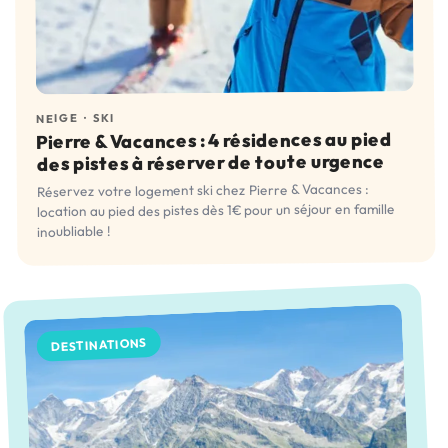
SKI
·
NEIGE
Pierre & Vacances : 4 résidences au pied
des pistes à réserver de toute urgence
Réservez votre logement ski chez Pierre & Vacances :
location au pied des pistes dès 1€ pour un séjour en famille
inoubliable !
DESTINATIONS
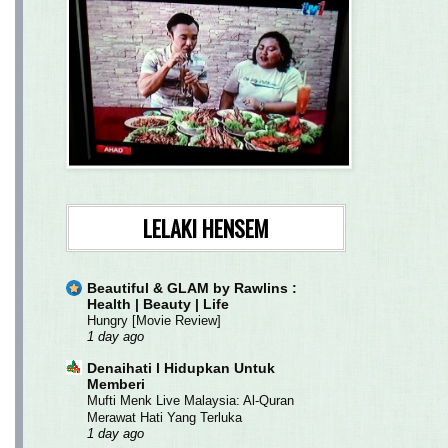
LELAKI HENSEM
Beautiful & GLAM by Rawlins :
Health | Beauty | Life
Hungry [Movie Review]
1 day ago
Denaihati l Hidupkan Untuk
Memberi
Mufti Menk Live Malaysia: Al-Quran
Merawat Hati Yang Terluka
1 day ago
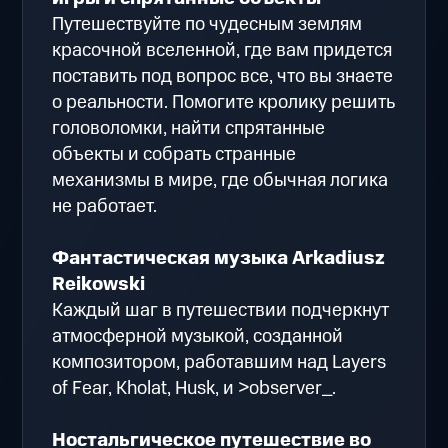
Путешествуйте по чудесным землям
красочной вселенной, где вам придется
поставить под вопрос все, что вы знаете
о реальности. Помогите кролику решить
головоломки, найти спрятанные
объекты и собрать странные
механизмы в мире, где обычная логика
не работает.
Фантастическая музыка Arkadiusz
Reikowski
Каждый шаг в путешествии подчеркнут
атмосферной музыкой, созданной
композитором, работавшим над Layers
of Fear, Kholat, Husk, и >observer_.
Ностальгическое путешествие во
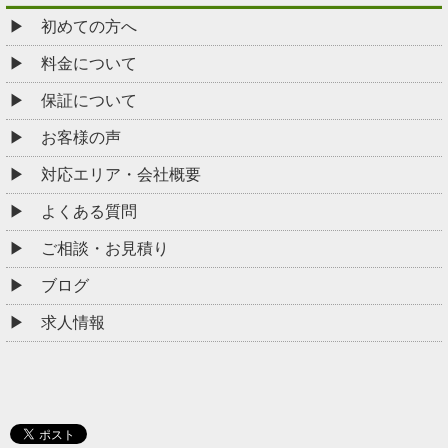
初めての方へ
料金について
保証について
お客様の声
対応エリア・会社概要
よくある質問
ご相談・お見積り
ブログ
求人情報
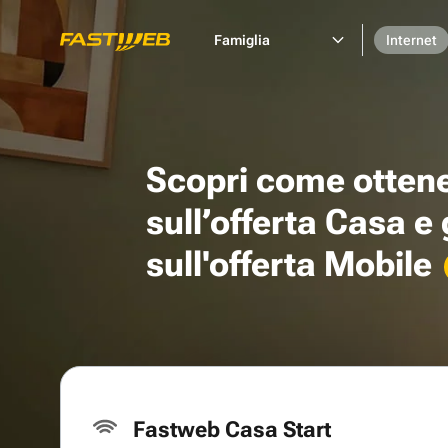
Famiglia
Internet
Scopri come otten
sull’offerta Casa e
sull'offerta Mobile
Fastweb Casa Start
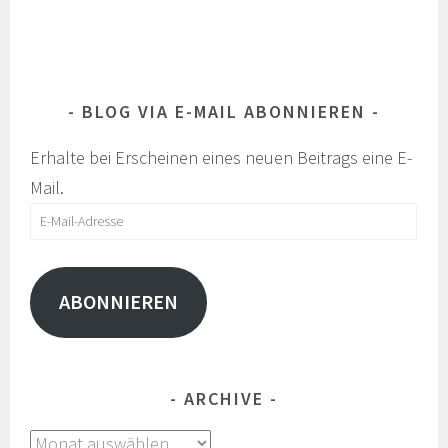
BLOG VIA E-MAIL ABONNIEREN
Erhalte bei Erscheinen eines neuen Beitrags eine E-
Mail.
E-
Mail-
Adresse
ABONNIEREN
ARCHIVE
Archive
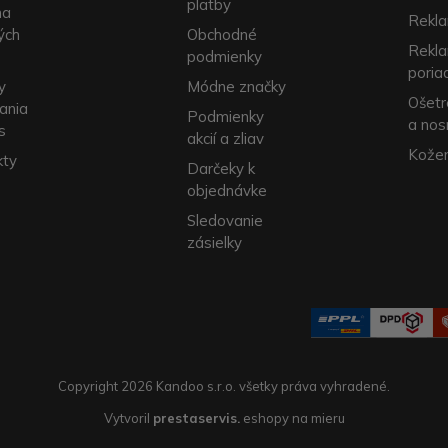
platby
na
Rekla
ých
Obchodné
Rekl
podmienky
poria
y
Módne značky
Ošetr
ania
Podmienky
a nos
s
akcií a zliav
Kožen
kty
Darčeky k
objednávke
Sledovanie
zásielky
Copyright 2026 Kandoo s.r.o. všetky práva vyhradené.
Vytvoril
prestaservis.
eshopy na mieru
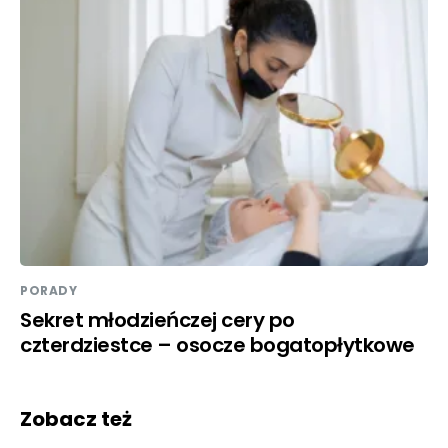
PORADY
Sekret młodzieńczej cery po
czterdziestce – osocze bogatopłytkowe
Zobacz też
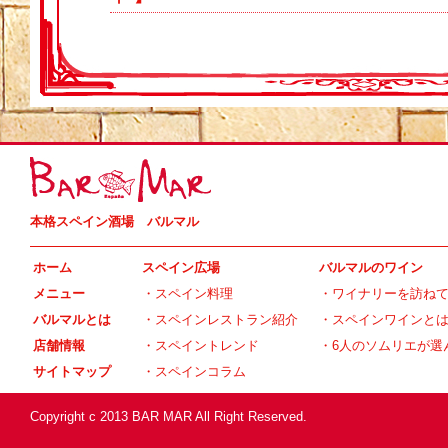
本格スペイン酒場 バルマル
ホーム
スペイン広場
バルマルのワイン
メニュー
・
スペイン料理
・
ワイナリーを訪ね
バルマルとは
・
スペインレストラン紹介
・
スペインワインと
店舗情報
・
スペイントレンド
・
6人のソムリエが選
サイトマップ
・
スペインコラム
Copyright c 2013 BAR MAR All Right Reserved.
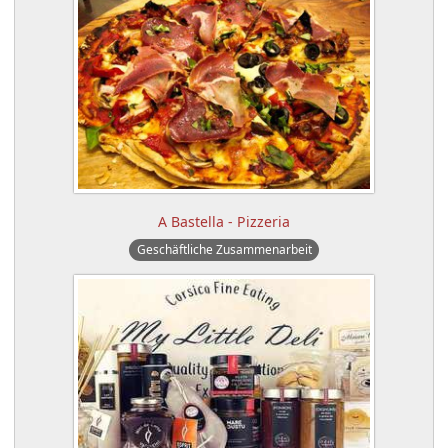
A Bastella - Pizzeria
Geschäftliche Zusammenarbeit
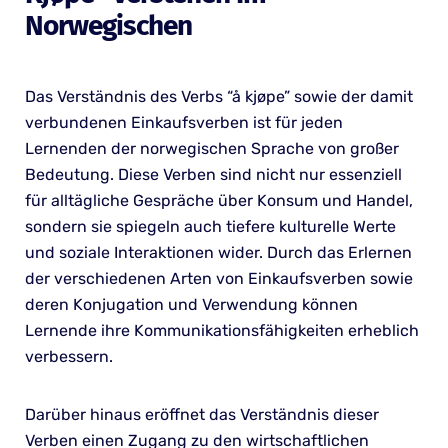
Norwegischen
Das Verständnis des Verbs “å kjøpe” sowie der damit
verbundenen Einkaufsverben ist für jeden
Lernenden der norwegischen Sprache von großer
Bedeutung. Diese Verben sind nicht nur essenziell
für alltägliche Gespräche über Konsum und Handel,
sondern sie spiegeln auch tiefere kulturelle Werte
und soziale Interaktionen wider. Durch das Erlernen
der verschiedenen Arten von Einkaufsverben sowie
deren Konjugation und Verwendung können
Lernende ihre Kommunikationsfähigkeiten erheblich
verbessern.
Darüber hinaus eröffnet das Verständnis dieser
Verben einen Zugang zu den wirtschaftlichen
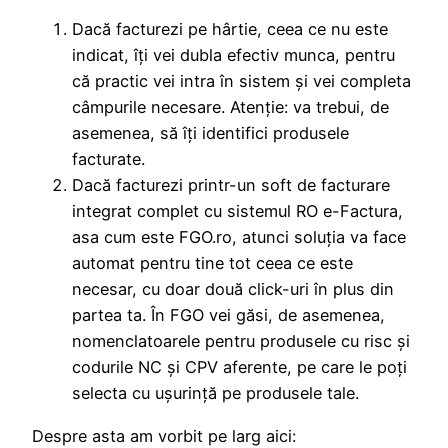
Dacă facturezi pe hârtie, ceea ce nu este
indicat, îți vei dubla efectiv munca, pentru
că practic vei intra în sistem şi vei completa
câmpurile necesare. Atenție: va trebui, de
asemenea, să îți identifici produsele
facturate.
Dacă facturezi printr-un soft de facturare
integrat complet cu sistemul RO e-Factura,
asa cum este FGO.ro, atunci soluția va face
automat pentru tine tot ceea ce este
necesar, cu doar două click-uri în plus din
partea ta. În FGO vei găsi, de asemenea,
nomenclatoarele pentru produsele cu risc și
codurile NC și CPV aferente, pe care le poți
selecta cu ușurință pe produsele tale.
Despre asta am vorbit pe larg aici:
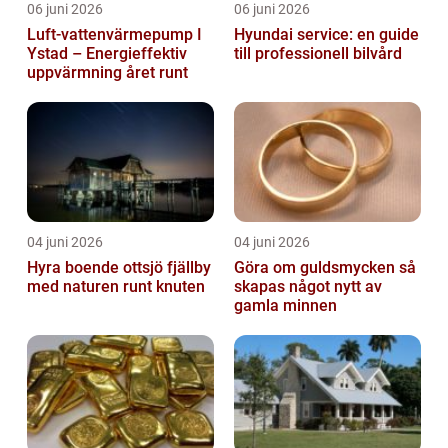
06 juni 2026
06 juni 2026
Luft-vattenvärmepump I
Hyundai service: en guide
Ystad – Energieffektiv
till professionell bilvård
uppvärmning året runt
04 juni 2026
04 juni 2026
Hyra boende ottsjö fjällby
Göra om guldsmycken så
med naturen runt knuten
skapas något nytt av
gamla minnen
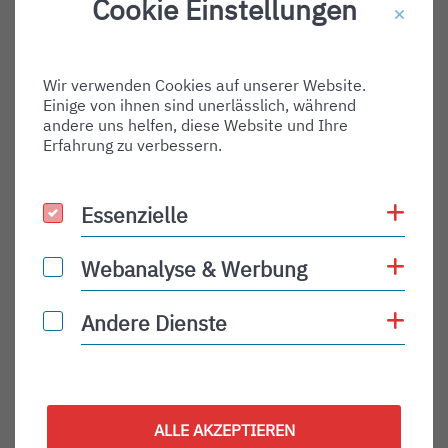
Cookie Einstellungen
Destination Gate:
Via Airport:
Wir verwenden Cookies auf unserer Website.
Shortname:
Einige von ihnen sind unerlässlich, während
Type:
andere uns helfen, diese Website und Ihre
Erfahrung zu verbessern.
arrival
Status:
Coo
Essenzielle
Essenzielle
PLN
Status Description:
Coo
Webanalyse & Werbung
Webanalyse & Werbung
Checkin:
Coo
Andere Dienste
Andere Dienste
Codeshare:
Baggage:
Display Time:
ALLE AKZEPTIEREN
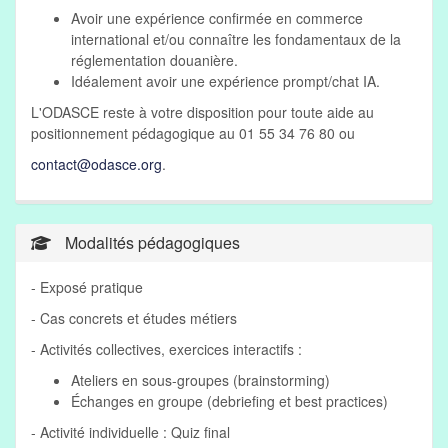
Avoir une expérience confirmée en commerce
international et/ou connaître les fondamentaux de la
réglementation douanière.
Idéalement avoir une expérience prompt/chat IA.
L'ODASCE reste à votre disposition pour toute aide au
positionnement pédagogique au 01 55 34 76 80 ou
contact@odasce.org
.
Modalités pédagogiques
- Exposé pratique
- Cas concrets et études métiers
- Activités collectives, exercices interactifs :
Ateliers en sous-groupes (brainstorming)
Échanges en groupe (debriefing et best practices)
- Activité individuelle : Quiz final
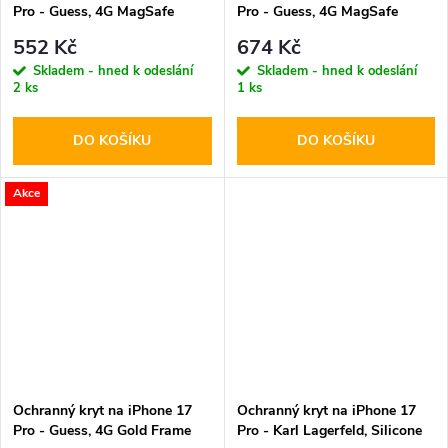
Pro - Guess, 4G MagSafe
Pro - Guess, 4G MagSafe
Brown
Black
552 Kč
674 Kč
Skladem - hned k odeslání
Skladem - hned k odeslání
2 ks
1 ks
DO KOŠÍKU
DO KOŠÍKU
Akce
Ochranný kryt na iPhone 17
Ochranný kryt na iPhone 17
Pro - Guess, 4G Gold Frame
Pro - Karl Lagerfeld, Silicone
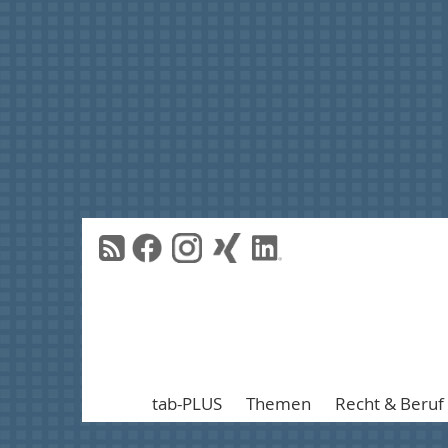
tab-PLUS
Themen
Recht & Beruf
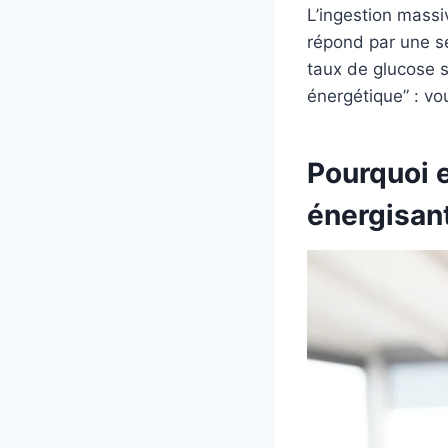
L’ingestion mass
répond par une sé
taux de glucose s
énergétique” : vo
Pourquoi 
énergisan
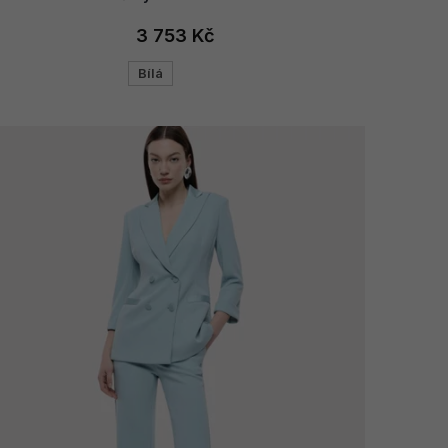
3 753 Kč
Bílá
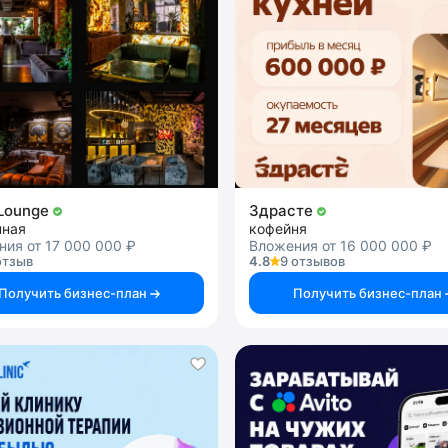
Lounge
Здрасте
нная
кофейня
ия от 17 000 000 ₽
Вложения от 16 000 000 ₽
отзыв
4.8
9 отзывов
Получить бизнес-план
Получить бизнес-план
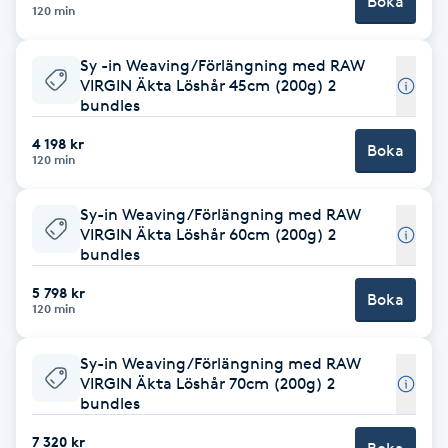
Boka
120 min
IPL hårborttagning
Sy -in Weaving/Förlängning med RAW
VIRGIN Äkta Löshår 45cm (200g) 2
IR-massage
bundles
J
4 198 kr
Boka
120 min
Japansk massage
K
Sy-in Weaving/Förlängning med RAW
VIRGIN Äkta Löshår 60cm (200g) 2
K18
bundles
5 798 kr
Boka
Katun fransar
120 min
Sy-in Weaving/Förlängning med RAW
Kemisk peeling
VIRGIN Äkta Löshår 70cm (200g) 2
bundles
Keratinbehandling
7 320 kr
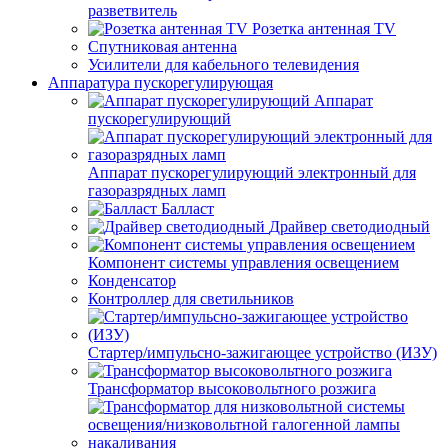
разветвитель
Розетка антенная TV
Спутниковая антенна
Усилители для кабельного телевидения
Аппаратура пускорегулирующая
Аппарат
пускорегулирующий
Аппарат пускорегулирующий электронный для
газоразрядных ламп
Балласт
Драйвер светодиодный
Компонент системы управления освещением
Конденсатор
Контроллер для светильников
Стартер/импульсно-зажигающее устройство (ИЗУ)
Трансформатор высоковольтного розжига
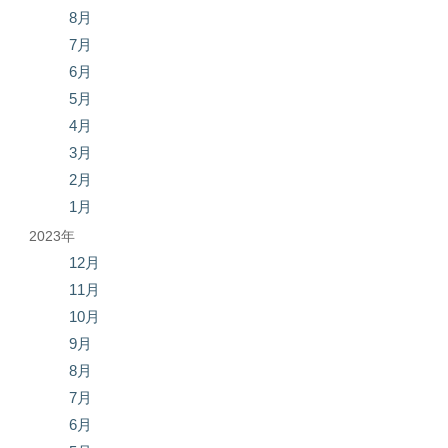
8月
7月
6月
5月
4月
3月
2月
1月
2023年
12月
11月
10月
9月
8月
7月
6月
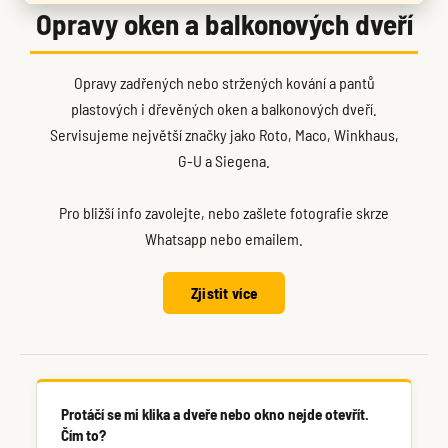
Opravy oken a balkonových dveří
Opravy zadřených nebo stržených kování a pantů
plastových i dřevěných oken a balkonových dveří.
Servisujeme největší značky jako Roto, Maco, Winkhaus,
G-U a Siegena.
Pro bližší info zavolejte, nebo zašlete fotografie skrze
Whatsapp nebo emailem.
Zjistit více
Protáčí se mi klika a dveře nebo okno nejde otevřít.
Čím to?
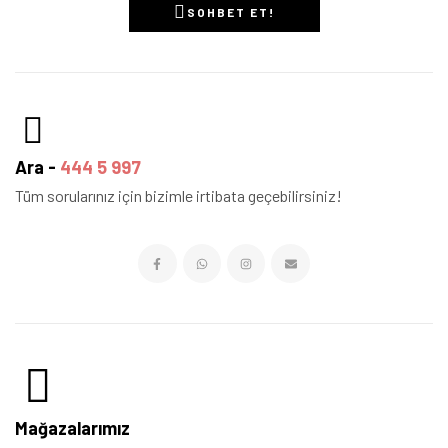
SOHBET ET!
Ara -
444 5 997
Tüm sorularınız için bizimle irtibata geçebilirsiniz!
Mağazalarımız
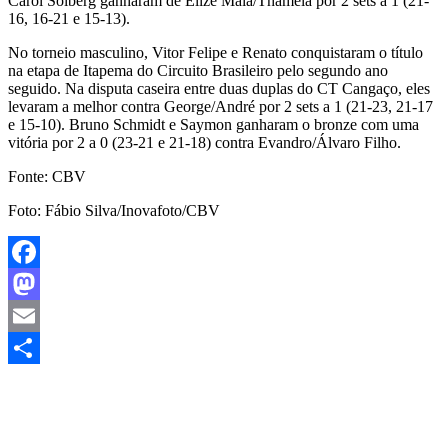
Carol Solberg ganharam de Elize Maia/Thamela por 2 sets a 1 (21-
16, 16-21 e 15-13).
No torneio masculino, Vitor Felipe e Renato conquistaram o título
na etapa de Itapema do Circuito Brasileiro pelo segundo ano
seguido. Na disputa caseira entre duas duplas do CT Cangaço, eles
levaram a melhor contra George/André por 2 sets a 1 (21-23, 21-17
e 15-10). Bruno Schmidt e Saymon ganharam o bronze com uma
vitória por 2 a 0 (23-21 e 21-18) contra Evandro/Álvaro Filho.
Fonte: CBV
Foto: Fábio Silva/Inovafoto/CBV
Facebook
Mastodon
Email
Share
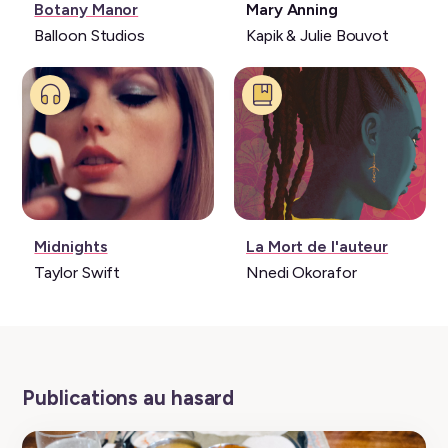
Jeu
Livre:
Botany Manor
Mary Anning
vidéo:
Balloon Studios
Kapik & Julie Bouvot
Musique:
Livre:
Midnights
La Mort de l'auteur
Taylor Swift
Nnedi Okorafor
Publications au hasard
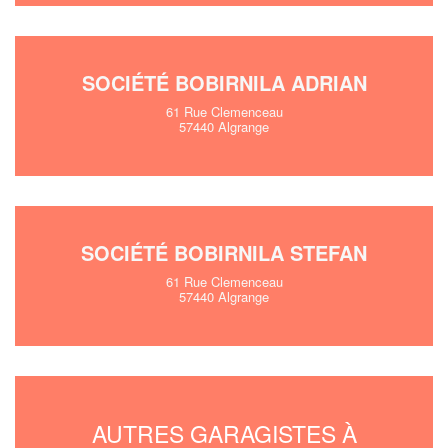
SOCIÉTÉ BOBIRNILA ADRIAN
61 Rue Clemenceau
57440 Algrange
SOCIÉTÉ BOBIRNILA STEFAN
61 Rue Clemenceau
57440 Algrange
AUTRES GARAGISTES À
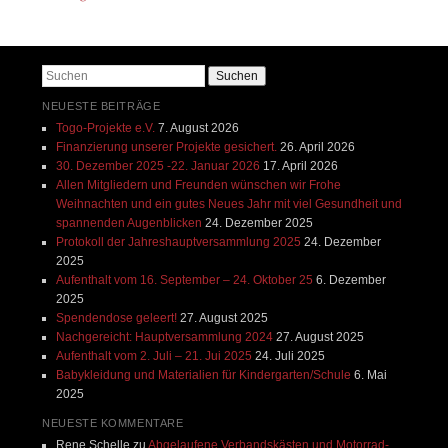
Beitrags-Navigation
Suchen
NEUESTE BEITRÄGE
Togo-Projekte e.V.
7. August 2026
Finanzierung unserer Projekte gesichert.
26. April 2026
30. Dezember 2025 -22. Januar 2026
17. April 2026
Allen Mitgliedern und Freunden wünschen wir Frohe
Weihnachten und ein gutes Neues Jahr mit viel Gesundheit und
spannenden Augenblicken
24. Dezember 2025
Protokoll der Jahreshauptversammlung 2025
24. Dezember
2025
Aufenthalt vom 16. September – 24. Oktober 25
6. Dezember
2025
Spendendose geleert!
27. August 2025
Nachgereicht: Hauptversammlung 2024
27. August 2025
Aufenthalt vom 2. Juli – 21. Jui 2025
24. Juli 2025
Babykleidung und Materialien für Kindergarten/Schule
6. Mai
2025
NEUESTE KOMMENTARE
Rene Schelle
zu
Abgelaufene Verbandskästen und Motorrad-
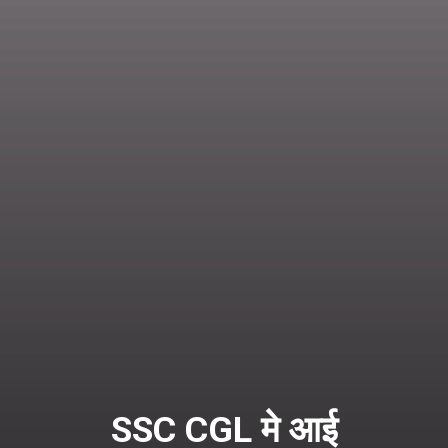
SSC CGL मे आई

-=-=-

WORK REQUIRED:
All lines in the listing above with the string "nebo" should be returned.

YOUR SOLUTION:
Opravy zadřených nebo stržených kování a pantů
Pro bližší info zavolejte, nebo zašlete fotografie skrze
Whatsapp nebo emailem.
Protáčí se mi klika a dveře nebo okno nejde otevřít.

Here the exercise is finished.